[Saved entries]
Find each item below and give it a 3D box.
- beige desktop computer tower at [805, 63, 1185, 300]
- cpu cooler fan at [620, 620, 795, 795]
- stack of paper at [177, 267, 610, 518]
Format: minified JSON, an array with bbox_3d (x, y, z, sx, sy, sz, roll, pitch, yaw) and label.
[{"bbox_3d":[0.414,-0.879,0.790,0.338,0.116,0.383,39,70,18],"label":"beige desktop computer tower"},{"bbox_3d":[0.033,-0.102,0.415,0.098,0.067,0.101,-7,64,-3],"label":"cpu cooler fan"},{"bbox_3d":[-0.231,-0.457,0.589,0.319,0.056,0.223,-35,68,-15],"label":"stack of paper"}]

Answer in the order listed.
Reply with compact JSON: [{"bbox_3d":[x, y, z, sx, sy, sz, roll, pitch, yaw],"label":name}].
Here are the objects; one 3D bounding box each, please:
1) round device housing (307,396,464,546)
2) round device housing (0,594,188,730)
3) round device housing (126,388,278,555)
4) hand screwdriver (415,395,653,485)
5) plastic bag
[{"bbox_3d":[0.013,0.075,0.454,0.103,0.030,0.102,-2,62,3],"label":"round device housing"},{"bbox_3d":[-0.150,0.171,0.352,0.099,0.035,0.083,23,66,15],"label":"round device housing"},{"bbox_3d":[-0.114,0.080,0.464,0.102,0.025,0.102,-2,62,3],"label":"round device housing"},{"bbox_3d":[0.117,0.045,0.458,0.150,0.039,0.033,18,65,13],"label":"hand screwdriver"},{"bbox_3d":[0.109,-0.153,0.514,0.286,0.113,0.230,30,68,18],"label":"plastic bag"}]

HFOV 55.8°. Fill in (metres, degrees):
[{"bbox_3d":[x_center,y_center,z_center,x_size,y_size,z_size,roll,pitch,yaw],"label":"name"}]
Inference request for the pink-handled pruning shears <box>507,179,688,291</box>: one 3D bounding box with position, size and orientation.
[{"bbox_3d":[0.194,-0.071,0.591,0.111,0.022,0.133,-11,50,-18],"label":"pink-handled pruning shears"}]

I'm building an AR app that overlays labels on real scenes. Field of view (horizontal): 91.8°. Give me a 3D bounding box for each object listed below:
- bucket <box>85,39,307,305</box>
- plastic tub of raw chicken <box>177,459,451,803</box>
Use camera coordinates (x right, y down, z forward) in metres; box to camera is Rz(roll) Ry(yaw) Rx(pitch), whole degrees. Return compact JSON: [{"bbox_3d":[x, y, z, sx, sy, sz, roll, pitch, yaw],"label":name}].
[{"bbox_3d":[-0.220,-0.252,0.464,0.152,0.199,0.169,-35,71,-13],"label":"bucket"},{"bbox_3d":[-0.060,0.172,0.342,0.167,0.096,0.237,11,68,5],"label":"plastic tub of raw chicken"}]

• What the task requires
Work out the number of lines in the records containing the word "each". Write only that number.

• Output of the task
3